━━ Task material
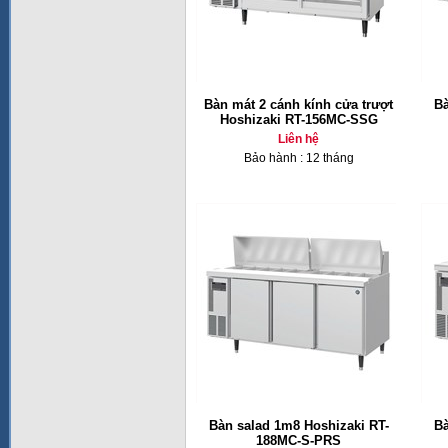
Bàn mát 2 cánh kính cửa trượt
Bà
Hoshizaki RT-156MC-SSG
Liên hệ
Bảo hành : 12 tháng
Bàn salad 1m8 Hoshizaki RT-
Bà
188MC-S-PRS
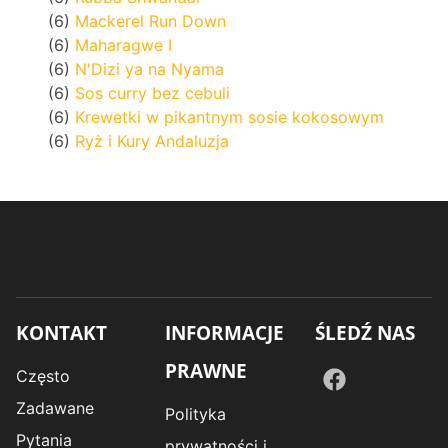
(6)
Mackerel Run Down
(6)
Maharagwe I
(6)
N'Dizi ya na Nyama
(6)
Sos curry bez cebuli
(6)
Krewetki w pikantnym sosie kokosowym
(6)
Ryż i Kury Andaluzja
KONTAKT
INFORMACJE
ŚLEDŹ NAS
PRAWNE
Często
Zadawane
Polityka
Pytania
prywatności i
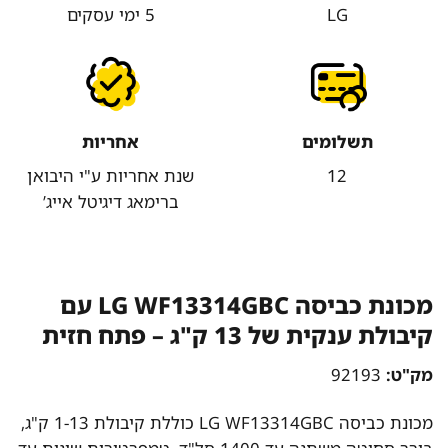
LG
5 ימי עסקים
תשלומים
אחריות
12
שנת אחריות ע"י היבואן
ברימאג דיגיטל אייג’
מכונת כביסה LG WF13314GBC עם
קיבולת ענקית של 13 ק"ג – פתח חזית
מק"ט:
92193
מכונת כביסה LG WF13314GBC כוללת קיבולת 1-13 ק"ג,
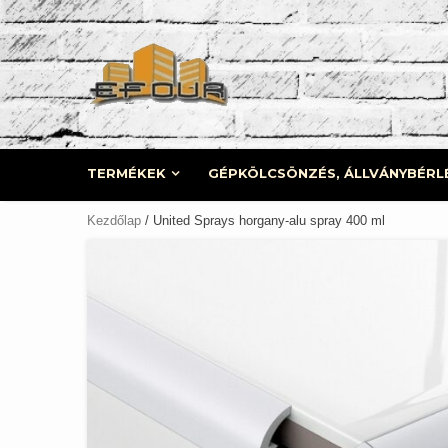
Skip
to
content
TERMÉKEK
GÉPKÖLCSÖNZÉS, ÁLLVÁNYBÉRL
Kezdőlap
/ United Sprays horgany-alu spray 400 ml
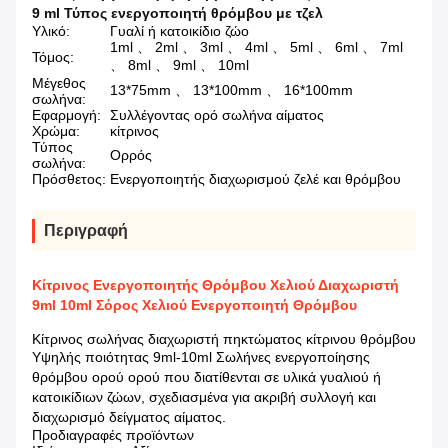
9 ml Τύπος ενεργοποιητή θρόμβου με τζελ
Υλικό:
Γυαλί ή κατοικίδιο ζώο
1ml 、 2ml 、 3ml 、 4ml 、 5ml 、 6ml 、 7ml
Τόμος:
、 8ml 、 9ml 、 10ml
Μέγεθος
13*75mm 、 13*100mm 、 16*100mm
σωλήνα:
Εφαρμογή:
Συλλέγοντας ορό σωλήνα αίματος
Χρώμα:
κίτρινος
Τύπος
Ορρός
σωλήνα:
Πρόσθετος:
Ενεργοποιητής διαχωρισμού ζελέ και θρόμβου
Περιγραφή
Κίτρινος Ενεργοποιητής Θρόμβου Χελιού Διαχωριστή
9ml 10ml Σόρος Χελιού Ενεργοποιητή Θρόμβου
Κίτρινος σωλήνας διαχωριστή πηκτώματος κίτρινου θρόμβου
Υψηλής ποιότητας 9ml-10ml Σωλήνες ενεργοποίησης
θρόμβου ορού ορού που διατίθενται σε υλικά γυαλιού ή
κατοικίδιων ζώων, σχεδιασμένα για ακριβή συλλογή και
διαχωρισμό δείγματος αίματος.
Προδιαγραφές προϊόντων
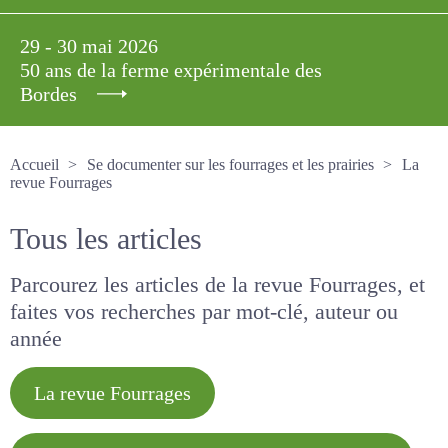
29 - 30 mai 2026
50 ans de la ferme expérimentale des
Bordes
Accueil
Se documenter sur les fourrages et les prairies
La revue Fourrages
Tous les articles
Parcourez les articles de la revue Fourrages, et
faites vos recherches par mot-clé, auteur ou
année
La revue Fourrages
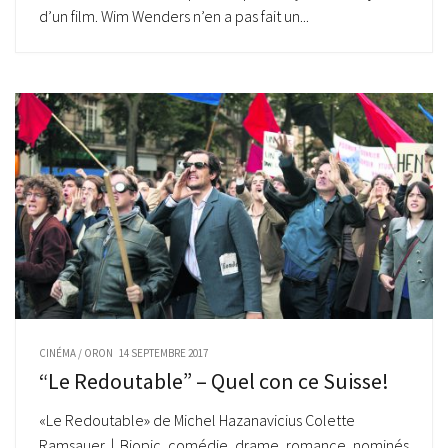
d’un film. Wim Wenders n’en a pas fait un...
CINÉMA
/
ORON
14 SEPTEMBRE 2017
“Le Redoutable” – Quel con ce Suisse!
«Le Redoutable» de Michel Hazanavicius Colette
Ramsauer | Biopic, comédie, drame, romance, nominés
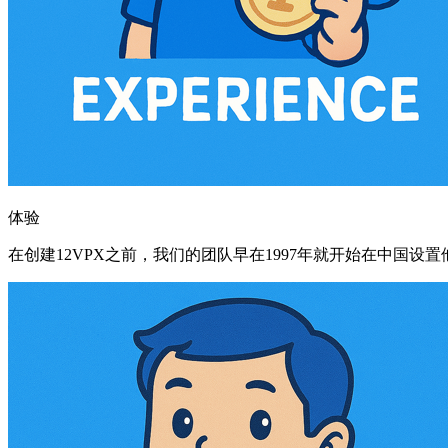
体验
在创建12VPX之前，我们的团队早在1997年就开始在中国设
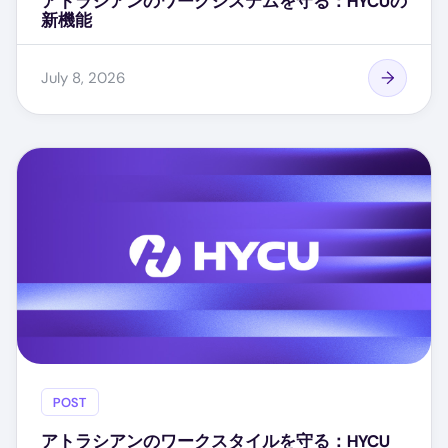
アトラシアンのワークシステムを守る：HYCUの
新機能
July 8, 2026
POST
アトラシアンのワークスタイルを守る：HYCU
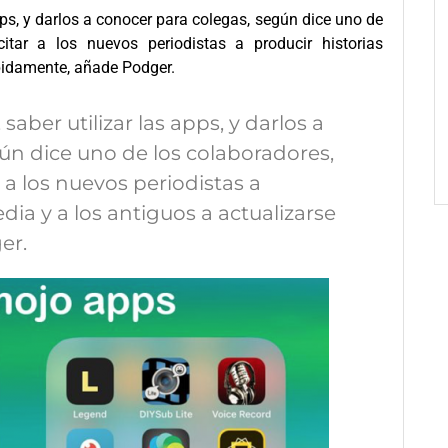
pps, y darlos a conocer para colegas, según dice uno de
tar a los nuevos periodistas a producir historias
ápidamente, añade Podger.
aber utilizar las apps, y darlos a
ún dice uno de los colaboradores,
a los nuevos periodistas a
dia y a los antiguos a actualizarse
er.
━━━━
**Exercise objective:** All of the entries above are to be restated word for word, minus the images.

**Finished task:**
Bàn mát 2 cánh kính cửa trượt
Bà
Hoshizaki RT-156MC-SSG
Liên hệ
Bảo hành : 12 tháng
Bàn salad 1m8 Hoshizaki RT-
Bà
188MC-S-PRS
(6)
Mackerel Run Down
(6)
Maharagwe I
(6)
N'Dizi ya na Nyama
(6)
Sos curry bez cebuli
(6)
Krewetki w pikantnym sosie kokosowym
(6)
Ryż i Kury Andaluzja
KONTAKT
INFORMACJE
ŚLEDŹ NAS
PRAWNE
Często
Zadawane
Polityka
Pytania
prywatności i
LG
5 ימי עסקים
תשלומים
אחריות
12
שנת אחריות ע"י היבואן
ברימאג דיגיטל אייג’
מכונת כביסה LG WF13314GBC עם
קיבולת ענקית של 13 ק"ג – פתח חזית
מק"ט:
92193
מכונת כביסה LG WF13314GBC כוללת קיבולת 1-13 ק"ג,
Skip
to
content
TERMÉKEK
GÉPKÖLCSÖNZÉS, ÁLLVÁNYBÉRL
Kezdőlap
/ United Sprays horgany-alu spray 400 ml
9 ml Τύπος ενεργοποιητή θρόμβου με τζελ
Υλικό:
Γυαλί ή κατοικίδιο ζώο
1ml 、 2ml 、 3ml 、 4ml 、 5ml 、 6ml 、 7ml
Τόμος:
、 8ml 、 9ml 、 10ml
Μέγεθος
13*75mm 、 13*100mm 、 16*100mm
σωλήνα:
Εφαρμογή:
Συλλέγοντας ορό σωλήνα αίματος
Χρώμα:
κίτρινος
Τύπος
Ορρός
σωλήνα:
Πρόσθετος:
Ενεργοποιητής διαχωρισμού ζελέ και θρόμβου
Περιγραφή
Κίτρινος Ενεργοποιητής Θρόμβου Χελιού Διαχωριστή
9ml 10ml Σόρος Χελιού Ενεργοποιητή Θρόμβου
Κίτρινος σωλήνας διαχωριστή πηκτώματος κίτρινου θρόμβου
Υψηλής ποιότητας 9ml-10ml Σωλήνες ενεργοποίησης
θρόμβου ορού ορού που διατίθενται σε υλικά γυαλιού ή
κατοικίδιων ζώων, σχεδιασμένα για ακριβή συλλογή και
διαχωρισμό δείγματος αίματος.
Προδιαγραφές προϊόντων
29 - 30 mai 2026
50 ans de la ferme expérimentale des
Bordes
Accueil
Se documenter sur les fourrages et les prairies
La revue Fourrages
Tous les articles
Parcourez les articles de la revue Fourrages, et
faites vos recherches par mot-clé, auteur ou
année
La revue Fourrages
d’un film. Wim Wenders n’en a pas fait un...
CINÉMA
/
ORON
14 SEPTEMBRE 2017
“Le Redoutable” – Quel con ce Suisse!
«Le Redoutable» de Michel Hazanavicius Colette
Ramsauer | Biopic, comédie, drame, romance, nominés
体验
在创建12VPX之前，我们的团队早在1997年就开始在中国设
アトラシアンのワークシステムを守る：HYCUの
新機能
July 8, 2026
POST
アトラシアンのワークスタイルを守る：HYCU
pps, y darlos a conocer para colegas, según dice uno de
tar a los nuevos periodistas a producir historias
ápidamente, añade Podger.
aber utilizar las apps, y darlos a
ún dice uno de los colaboradores,
a los nuevos periodistas a
dia y a los antiguos a actualizarse
er.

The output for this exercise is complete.